Но после того как перечислены и описаны элементы, выяснены законы функционирования, т. е. выполнена предварительная работа по изучению и овладению предметом, собственно и начинается конструирование — творчество. И обнаруживается, что сам «продукт» — творение, конкретная художественная форма — не является лишь формальным, может быть и правильным, сочленением элементов. Для того, чтобы произведение начало жить, требуется не только навык ловкой и «разумной» комбинаторики: при таком подходе «великого искусства» не получится. Тут то как раз и вступает в свои права сакральность. Когда «машина налажена» и запущена, она должна «что-то делать». Беда в том, что за всем технологическим многообразием — профессиональной изощренностью (мастеровитостью) — порой забывается самое главное — цель проекта. Самодостаточность сконструированной реальности не тотальна, а если она такова, то форма ущербна и бытие ее лишено смысла. Оказывается, 52 что бытийственными правами феномен наделяется лишь как презентант трансцендентности, из нее он «изливается» и через нее получает оправдание.
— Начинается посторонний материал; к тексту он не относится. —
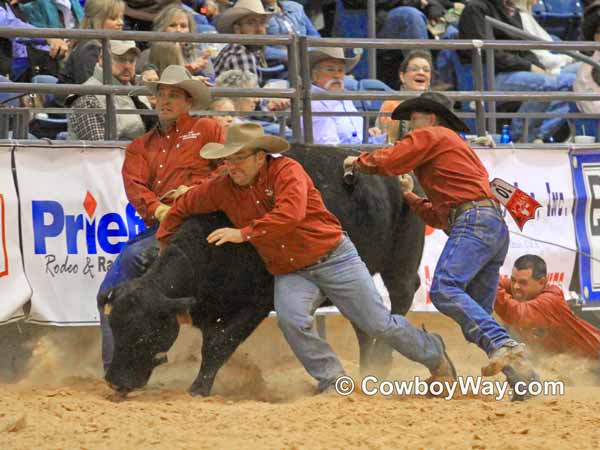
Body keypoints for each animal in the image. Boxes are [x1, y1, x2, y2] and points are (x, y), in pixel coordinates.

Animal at [99, 144, 426, 398]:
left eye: (144, 333)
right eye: (114, 325)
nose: (115, 381)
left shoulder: (256, 304)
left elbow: (219, 344)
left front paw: (198, 389)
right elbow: (212, 343)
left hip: (401, 261)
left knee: (400, 298)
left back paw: (382, 362)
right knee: (363, 323)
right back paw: (367, 368)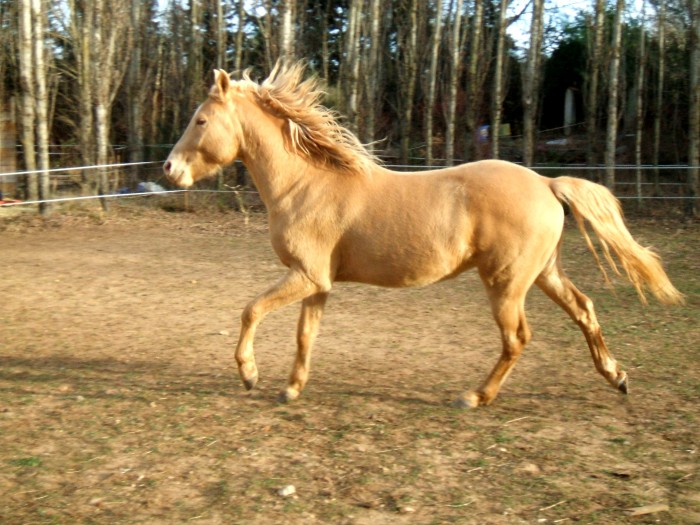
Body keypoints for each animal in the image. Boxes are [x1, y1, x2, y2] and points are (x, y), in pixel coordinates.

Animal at [161, 60, 680, 406]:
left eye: (201, 120)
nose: (169, 168)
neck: (305, 184)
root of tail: (547, 183)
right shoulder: (318, 283)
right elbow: (305, 336)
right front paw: (291, 388)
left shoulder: (305, 276)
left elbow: (250, 311)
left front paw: (250, 376)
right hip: (543, 273)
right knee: (584, 310)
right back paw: (617, 377)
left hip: (506, 284)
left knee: (517, 338)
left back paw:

Думается, что именно в этом — главная заслуга Арто: он еще раз напомнил, может быть излишне патетично и нетерпимо, о целях и задачах любого художественного проекта, который — так было во времена Арто, так сохраняется и в наши дни, — блуждает в психологичности, т. е. выродился в пошлого агента все той же обыденности, банальности, феноменальности (бессмысленное и порочное взывание к реальности). Именно сакральность (религиозность и метафизичность) — исток, из которого исходит художественность. Но он обнаруживается не как непосредственность, вовлекающая и провоцирующая принять активное участие, а как за «структурой стоящая данность», к ней отсылает феномен, но лишь при определенных — технологических, доступных осмыслению и моделированию — условиях.